What the Report Says
According to preliminary data released by Gartner, worldwide server revenues decreased 4.5% year over year to $12.509 billion in the first quarter, while overall shipment declined 4.2% to 2.602 million.
The year-over-year decline was mainly due to reduced demand in enterprise and SMB segments “as end users in these segments accommodate their increased application requirements through virtualization and consider cloud alternatives," according to Jeffrey Hewitt, research vice president at Gartner. However, hyperscale data center segment continues to witness growth.
IDC’s views were also more or less similar to Gartner. IDC reported a 4.6% decline in server revenues, with first-quarter revenues coming in at $11.809 billion. Shipments inched up 1.4% to 2.214 million units. Per the research firm, wait for deployment of Intel Corporation's (INTC - Free Report) new Skylake processors by most hyperscale service providers, elevated DRAM pricing and slowdown in high-end server sales adversely affected first-quarter server revenues.
With respect to individual server manufacturers, both the firms have a similar view on the top two vendors. With respect to revenues, according to Gartner and IDC, Hewlett Packard Enterprise (HPE - Free Report) retained its leading position, followed by Dell.
The research firms had different views when it came to the third, fourth and fifth positions. As per Gartner, International Business Machines (IBM - Free Report) , Cisco (CSCO - Free Report) and Lenovo were at the third, fourth and fifth position, respectively.
On the other hand, according to IDC, the third place was a tie between Cisco, IBM and Lenovo. This was so because IDC declares a statistical tie when the difference among vendors remains one percent or less. Therefore, if we look at actual market share, then Cisco holds the third position, followed by IBM and Lenovo at the fourth and fifth position, respectively. Furthermore, IDC provided revenue and shipment data for ODM Direct group of vendors.
Both the research firms agreed that it was Dell which registered year-over-year jump in revenues, as well as shipments. Per Gartner, Dell witnessed growth of 4.8% and 0.5% in revenues and shipments, respectively; while per IDC, revenues increased 4.7% and shipment inched up 0.1%.
In addition, according to Gartner, in terms of the number of units shipped, Dell moved to the number one spot, with a market share of 17.9%, pushing Hewlett Packard Enterprise to the second spot with 16.8% share.

◆ ◆ ◆ ◆ ◆ ◆ ◆

### Given instruction A
From the listing, reproduce the lines starting at the line containing "table_header TOTAL [621, 699, 678, 791]" and ending at the line containing "table_cell [119, 1158, 217, 1217]", both included.
The article on server revenues bears no relation to the listing that follows it.

### Data to process
◆ ◆ ◆ ◆ ◆ ◆ ◆

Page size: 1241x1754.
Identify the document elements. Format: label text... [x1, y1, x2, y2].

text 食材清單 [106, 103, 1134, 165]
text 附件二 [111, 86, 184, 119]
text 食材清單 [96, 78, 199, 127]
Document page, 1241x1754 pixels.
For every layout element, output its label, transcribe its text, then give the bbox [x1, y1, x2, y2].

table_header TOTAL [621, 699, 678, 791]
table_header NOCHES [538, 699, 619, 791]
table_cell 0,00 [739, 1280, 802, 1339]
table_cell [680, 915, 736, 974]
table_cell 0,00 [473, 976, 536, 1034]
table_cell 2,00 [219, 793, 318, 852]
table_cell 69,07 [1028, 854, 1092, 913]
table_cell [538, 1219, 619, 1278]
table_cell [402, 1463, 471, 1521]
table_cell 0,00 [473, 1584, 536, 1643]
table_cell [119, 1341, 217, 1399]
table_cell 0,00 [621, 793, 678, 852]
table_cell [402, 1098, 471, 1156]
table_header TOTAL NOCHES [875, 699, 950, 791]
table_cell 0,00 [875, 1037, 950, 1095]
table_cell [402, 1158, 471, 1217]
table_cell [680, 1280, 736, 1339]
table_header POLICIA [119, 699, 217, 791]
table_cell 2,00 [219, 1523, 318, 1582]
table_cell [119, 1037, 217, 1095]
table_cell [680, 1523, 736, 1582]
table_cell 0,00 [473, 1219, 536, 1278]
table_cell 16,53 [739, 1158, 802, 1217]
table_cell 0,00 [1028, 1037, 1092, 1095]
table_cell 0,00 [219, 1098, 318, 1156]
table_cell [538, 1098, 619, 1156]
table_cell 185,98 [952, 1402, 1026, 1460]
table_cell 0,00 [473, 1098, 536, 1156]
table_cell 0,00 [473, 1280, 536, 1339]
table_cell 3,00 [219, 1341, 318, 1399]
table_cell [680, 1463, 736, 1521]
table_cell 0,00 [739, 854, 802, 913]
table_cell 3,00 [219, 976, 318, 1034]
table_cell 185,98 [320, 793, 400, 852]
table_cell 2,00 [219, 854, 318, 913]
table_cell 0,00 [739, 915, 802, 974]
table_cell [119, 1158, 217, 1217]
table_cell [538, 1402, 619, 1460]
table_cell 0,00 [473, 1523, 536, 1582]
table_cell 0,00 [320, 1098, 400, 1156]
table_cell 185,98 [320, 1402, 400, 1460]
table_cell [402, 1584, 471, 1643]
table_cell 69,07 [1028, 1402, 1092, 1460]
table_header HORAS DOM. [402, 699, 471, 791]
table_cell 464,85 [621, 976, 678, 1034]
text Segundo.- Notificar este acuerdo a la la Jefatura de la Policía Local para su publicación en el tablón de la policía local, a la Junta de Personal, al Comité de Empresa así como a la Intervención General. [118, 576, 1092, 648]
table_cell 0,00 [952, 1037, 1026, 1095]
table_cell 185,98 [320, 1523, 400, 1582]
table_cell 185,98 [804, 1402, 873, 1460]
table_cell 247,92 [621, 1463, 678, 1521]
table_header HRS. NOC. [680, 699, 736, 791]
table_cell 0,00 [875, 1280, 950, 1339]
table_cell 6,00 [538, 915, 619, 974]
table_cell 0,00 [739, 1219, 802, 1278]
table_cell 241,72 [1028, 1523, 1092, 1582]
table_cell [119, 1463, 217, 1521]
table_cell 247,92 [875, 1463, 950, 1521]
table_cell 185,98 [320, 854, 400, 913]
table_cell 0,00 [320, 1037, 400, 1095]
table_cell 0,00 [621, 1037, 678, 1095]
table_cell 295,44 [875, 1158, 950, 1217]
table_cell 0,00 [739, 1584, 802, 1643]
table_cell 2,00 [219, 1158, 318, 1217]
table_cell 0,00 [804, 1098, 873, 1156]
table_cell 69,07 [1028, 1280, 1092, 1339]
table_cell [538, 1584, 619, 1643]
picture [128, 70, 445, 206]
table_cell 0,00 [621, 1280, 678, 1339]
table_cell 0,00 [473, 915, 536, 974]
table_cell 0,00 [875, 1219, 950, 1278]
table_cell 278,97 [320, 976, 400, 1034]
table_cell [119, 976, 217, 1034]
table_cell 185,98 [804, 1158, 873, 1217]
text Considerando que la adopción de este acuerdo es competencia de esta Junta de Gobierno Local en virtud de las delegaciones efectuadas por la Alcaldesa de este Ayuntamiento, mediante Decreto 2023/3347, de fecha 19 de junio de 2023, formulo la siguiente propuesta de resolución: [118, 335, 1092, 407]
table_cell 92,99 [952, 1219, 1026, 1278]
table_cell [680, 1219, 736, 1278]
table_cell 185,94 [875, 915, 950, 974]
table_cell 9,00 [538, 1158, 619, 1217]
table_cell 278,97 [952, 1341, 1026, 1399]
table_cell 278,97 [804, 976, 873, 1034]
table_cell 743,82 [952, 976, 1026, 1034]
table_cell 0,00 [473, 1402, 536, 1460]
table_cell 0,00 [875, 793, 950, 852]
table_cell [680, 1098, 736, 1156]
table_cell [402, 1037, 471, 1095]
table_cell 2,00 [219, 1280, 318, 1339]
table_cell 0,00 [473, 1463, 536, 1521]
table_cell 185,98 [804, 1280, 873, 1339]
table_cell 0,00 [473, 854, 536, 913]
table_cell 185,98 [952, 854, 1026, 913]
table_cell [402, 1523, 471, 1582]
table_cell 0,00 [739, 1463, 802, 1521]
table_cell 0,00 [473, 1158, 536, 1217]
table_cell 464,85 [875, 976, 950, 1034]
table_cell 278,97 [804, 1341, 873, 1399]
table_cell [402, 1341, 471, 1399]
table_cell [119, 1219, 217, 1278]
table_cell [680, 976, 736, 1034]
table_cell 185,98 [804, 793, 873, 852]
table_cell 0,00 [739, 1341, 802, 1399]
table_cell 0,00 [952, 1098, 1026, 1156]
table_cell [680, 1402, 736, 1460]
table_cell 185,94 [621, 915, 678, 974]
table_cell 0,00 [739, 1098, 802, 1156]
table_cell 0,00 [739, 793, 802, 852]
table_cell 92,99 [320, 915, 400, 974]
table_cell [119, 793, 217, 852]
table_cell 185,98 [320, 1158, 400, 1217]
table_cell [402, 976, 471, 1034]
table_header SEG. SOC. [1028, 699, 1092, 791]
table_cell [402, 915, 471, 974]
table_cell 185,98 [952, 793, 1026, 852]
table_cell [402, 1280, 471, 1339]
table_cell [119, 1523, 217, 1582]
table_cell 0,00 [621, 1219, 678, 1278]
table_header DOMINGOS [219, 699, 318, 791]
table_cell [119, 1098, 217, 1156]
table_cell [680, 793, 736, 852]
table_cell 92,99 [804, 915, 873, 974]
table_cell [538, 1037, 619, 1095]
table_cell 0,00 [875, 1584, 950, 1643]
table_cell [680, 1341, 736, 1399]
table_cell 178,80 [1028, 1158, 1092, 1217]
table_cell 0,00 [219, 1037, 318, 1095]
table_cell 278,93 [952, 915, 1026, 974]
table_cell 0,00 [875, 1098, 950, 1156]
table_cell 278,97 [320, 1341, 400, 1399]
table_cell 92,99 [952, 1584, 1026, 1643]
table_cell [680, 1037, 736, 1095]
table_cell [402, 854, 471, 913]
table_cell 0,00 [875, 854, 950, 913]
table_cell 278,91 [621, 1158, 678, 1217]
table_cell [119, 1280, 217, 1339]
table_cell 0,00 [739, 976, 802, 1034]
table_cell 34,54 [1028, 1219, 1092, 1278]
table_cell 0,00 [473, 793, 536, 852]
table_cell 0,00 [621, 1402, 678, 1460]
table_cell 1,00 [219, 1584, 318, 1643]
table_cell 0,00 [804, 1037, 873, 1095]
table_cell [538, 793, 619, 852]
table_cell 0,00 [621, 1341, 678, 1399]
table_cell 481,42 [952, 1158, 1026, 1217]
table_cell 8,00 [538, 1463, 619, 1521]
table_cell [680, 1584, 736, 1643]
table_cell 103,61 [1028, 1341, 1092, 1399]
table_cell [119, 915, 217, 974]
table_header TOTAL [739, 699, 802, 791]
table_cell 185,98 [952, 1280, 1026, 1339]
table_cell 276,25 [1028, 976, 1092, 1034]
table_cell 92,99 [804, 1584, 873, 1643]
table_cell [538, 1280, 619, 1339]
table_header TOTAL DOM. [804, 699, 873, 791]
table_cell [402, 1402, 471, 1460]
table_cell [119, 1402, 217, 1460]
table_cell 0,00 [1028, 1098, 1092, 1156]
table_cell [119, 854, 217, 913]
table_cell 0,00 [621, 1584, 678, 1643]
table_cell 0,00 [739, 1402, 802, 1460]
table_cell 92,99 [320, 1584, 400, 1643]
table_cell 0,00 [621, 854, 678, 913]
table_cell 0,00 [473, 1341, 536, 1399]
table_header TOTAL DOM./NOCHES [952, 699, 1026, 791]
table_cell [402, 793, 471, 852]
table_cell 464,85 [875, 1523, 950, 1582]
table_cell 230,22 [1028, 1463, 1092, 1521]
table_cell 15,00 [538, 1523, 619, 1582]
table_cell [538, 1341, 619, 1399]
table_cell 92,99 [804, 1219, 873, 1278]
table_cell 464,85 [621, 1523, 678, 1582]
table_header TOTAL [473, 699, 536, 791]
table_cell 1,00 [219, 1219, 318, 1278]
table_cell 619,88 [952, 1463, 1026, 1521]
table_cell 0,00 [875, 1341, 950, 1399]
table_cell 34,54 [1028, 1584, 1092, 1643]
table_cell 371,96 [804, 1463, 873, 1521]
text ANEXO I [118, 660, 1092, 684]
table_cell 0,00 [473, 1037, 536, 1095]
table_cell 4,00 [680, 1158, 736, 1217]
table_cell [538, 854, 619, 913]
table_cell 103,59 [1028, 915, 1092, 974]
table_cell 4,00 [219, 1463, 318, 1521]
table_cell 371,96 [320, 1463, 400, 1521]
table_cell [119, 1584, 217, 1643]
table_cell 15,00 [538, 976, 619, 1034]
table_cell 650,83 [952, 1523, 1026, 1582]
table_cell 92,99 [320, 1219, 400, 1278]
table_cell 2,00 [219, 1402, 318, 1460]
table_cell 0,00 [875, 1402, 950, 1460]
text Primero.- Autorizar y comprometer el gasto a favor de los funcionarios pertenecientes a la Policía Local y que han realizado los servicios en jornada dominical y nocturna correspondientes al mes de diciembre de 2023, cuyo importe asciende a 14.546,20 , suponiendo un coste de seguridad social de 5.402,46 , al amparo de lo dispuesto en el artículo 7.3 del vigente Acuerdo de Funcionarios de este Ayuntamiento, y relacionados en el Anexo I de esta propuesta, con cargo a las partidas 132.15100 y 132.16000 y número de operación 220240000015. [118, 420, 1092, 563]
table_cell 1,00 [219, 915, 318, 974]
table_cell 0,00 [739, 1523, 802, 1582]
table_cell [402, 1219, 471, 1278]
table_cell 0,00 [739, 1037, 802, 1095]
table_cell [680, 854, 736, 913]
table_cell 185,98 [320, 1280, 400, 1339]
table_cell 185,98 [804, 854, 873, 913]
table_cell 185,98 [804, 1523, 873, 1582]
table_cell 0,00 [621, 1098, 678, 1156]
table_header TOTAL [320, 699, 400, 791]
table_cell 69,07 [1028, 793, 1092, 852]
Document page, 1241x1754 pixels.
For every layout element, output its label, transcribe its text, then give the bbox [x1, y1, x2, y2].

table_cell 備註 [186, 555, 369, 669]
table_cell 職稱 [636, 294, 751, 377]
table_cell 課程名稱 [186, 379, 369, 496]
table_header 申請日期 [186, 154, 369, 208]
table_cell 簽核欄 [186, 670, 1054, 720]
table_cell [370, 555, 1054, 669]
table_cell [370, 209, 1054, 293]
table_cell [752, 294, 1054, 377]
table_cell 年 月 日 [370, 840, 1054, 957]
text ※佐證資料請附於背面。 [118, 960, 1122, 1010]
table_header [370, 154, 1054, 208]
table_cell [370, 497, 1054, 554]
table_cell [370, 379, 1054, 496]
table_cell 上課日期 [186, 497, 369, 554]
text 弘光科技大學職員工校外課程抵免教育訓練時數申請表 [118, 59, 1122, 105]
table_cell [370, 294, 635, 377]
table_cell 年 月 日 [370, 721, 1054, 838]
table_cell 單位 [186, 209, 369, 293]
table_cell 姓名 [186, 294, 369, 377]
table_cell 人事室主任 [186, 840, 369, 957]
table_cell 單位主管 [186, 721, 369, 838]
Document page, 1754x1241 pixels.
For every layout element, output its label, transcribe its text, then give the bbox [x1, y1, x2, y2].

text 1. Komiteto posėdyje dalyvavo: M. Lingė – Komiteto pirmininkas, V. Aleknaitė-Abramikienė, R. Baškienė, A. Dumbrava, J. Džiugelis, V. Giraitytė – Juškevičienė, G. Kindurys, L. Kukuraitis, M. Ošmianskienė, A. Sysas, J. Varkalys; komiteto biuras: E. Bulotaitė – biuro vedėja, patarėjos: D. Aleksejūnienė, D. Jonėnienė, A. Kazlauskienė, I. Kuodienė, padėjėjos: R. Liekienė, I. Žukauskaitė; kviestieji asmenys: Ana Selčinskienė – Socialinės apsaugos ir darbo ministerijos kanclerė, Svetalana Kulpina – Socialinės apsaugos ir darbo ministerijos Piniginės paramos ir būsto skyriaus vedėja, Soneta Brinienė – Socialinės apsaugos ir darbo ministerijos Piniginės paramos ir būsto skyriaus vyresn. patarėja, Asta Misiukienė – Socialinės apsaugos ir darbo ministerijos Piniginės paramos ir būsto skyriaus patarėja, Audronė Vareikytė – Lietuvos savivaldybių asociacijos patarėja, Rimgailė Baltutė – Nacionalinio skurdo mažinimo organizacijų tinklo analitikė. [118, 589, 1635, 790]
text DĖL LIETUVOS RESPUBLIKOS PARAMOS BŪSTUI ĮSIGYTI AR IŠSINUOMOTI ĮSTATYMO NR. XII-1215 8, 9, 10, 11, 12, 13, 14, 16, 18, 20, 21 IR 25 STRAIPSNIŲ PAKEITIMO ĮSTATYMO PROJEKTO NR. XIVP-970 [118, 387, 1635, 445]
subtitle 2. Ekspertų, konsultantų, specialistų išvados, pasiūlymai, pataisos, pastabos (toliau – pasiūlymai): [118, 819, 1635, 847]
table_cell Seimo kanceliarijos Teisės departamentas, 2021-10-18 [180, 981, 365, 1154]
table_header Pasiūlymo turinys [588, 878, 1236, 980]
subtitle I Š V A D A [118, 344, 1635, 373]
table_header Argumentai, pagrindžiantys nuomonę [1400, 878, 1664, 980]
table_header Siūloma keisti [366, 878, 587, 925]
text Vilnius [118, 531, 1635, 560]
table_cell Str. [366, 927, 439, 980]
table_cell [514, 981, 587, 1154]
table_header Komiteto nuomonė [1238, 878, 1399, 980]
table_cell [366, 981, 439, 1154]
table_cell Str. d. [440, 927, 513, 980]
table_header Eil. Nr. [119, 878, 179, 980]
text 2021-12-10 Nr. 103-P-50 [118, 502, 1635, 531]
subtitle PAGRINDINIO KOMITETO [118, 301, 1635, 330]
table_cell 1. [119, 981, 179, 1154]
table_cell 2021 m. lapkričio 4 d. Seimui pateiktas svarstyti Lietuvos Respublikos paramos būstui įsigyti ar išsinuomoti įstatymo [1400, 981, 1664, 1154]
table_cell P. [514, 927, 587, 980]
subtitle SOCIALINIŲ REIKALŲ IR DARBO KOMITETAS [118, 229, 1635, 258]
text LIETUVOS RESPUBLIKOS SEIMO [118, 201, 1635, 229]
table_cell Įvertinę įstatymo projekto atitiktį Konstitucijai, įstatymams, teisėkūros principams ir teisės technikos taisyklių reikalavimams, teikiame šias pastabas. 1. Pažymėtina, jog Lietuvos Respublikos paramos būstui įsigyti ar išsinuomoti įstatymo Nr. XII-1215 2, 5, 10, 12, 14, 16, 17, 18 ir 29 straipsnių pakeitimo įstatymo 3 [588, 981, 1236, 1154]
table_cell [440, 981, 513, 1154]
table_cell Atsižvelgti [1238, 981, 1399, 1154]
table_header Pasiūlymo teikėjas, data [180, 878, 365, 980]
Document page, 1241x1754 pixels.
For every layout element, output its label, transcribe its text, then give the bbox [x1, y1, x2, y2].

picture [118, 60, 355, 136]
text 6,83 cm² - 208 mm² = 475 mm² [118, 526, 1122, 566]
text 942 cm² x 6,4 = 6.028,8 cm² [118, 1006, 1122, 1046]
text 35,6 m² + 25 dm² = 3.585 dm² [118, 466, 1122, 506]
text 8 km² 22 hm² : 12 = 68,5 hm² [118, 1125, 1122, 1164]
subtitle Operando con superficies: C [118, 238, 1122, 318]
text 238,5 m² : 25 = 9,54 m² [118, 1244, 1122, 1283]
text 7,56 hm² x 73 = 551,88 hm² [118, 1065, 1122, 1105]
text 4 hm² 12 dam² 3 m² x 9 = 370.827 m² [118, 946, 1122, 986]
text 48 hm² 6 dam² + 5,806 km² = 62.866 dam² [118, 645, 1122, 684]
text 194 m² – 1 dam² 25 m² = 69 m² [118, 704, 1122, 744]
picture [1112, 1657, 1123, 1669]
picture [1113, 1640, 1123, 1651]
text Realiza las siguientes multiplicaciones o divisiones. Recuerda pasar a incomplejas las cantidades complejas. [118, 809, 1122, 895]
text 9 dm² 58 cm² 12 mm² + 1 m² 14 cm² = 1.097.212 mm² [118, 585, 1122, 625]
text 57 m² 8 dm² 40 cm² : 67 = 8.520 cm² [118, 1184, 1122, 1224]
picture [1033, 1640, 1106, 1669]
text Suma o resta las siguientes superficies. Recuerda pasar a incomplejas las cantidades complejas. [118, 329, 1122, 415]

◆ ◆ ◆ ◆ ◆ ◆ ◆

### Given instruction B
Continue the article on first-quarter server market results from the point at which it stops.

### Task result A
table_header TOTAL [621, 699, 678, 791]
table_header NOCHES [538, 699, 619, 791]
table_cell 0,00 [739, 1280, 802, 1339]
table_cell [680, 915, 736, 974]
table_cell 0,00 [473, 976, 536, 1034]
table_cell 2,00 [219, 793, 318, 852]
table_cell 69,07 [1028, 854, 1092, 913]
table_cell [538, 1219, 619, 1278]
table_cell [402, 1463, 471, 1521]
table_cell 0,00 [473, 1584, 536, 1643]
table_cell [119, 1341, 217, 1399]
table_cell 0,00 [621, 793, 678, 852]
table_cell [402, 1098, 471, 1156]
table_header TOTAL NOCHES [875, 699, 950, 791]
table_cell 0,00 [875, 1037, 950, 1095]
table_cell [402, 1158, 471, 1217]
table_cell [680, 1280, 736, 1339]
table_header POLICIA [119, 699, 217, 791]
table_cell 2,00 [219, 1523, 318, 1582]
table_cell [119, 1037, 217, 1095]
table_cell [680, 1523, 736, 1582]
table_cell 0,00 [473, 1219, 536, 1278]
table_cell 16,53 [739, 1158, 802, 1217]
table_cell 0,00 [1028, 1037, 1092, 1095]
table_cell 0,00 [219, 1098, 318, 1156]
table_cell [538, 1098, 619, 1156]
table_cell 185,98 [952, 1402, 1026, 1460]
table_cell 0,00 [473, 1098, 536, 1156]
table_cell 0,00 [473, 1280, 536, 1339]
table_cell 3,00 [219, 1341, 318, 1399]
table_cell [680, 1463, 736, 1521]
table_cell 0,00 [739, 854, 802, 913]
table_cell 3,00 [219, 976, 318, 1034]
table_cell 185,98 [320, 793, 400, 852]
table_cell 2,00 [219, 854, 318, 913]
table_cell 0,00 [739, 915, 802, 974]
table_cell [119, 1158, 217, 1217]

### Task result B
Region wise, Gartner revealed that except for the Asia Pacific, every other region witnessed a fall in either revenues or shipment. According to IDC, Asia/Pacific (excluding Japan) (APeJ), Canada, and Central and Eastern Europe were the only regions, which registered year-over-year growth in revenues.
Coming to x86 servers, per IDC, shipments for x86 servers remain flat year over year. Revenues from these servers were $10.6 billion, while non-x86 server revenues plunged 30.9% to $1.3 billion.
Although there are differences in the two research firms’ figures, the comments signify that 2017 will also be a tough year for server vendors. Per Lloyd Cohen, director of Worldwide Market Analysis, Computing Platforms at IDC, "Two-socket machines are attractive for datacenter deployment in terms of both power usage and cost per server. Their growth rate may slow down over the short term and, because they control a significant portion of the overall server market, the overall server market growth rate will be dampened worldwide."
Moving ahead, although there is huge growth opportunity in the hyperscale server infrastructure space, with more and more companies shifting to cloud-based storage, we believe that the sluggish tech spending environment could continue to hurt the overall server market in the near term.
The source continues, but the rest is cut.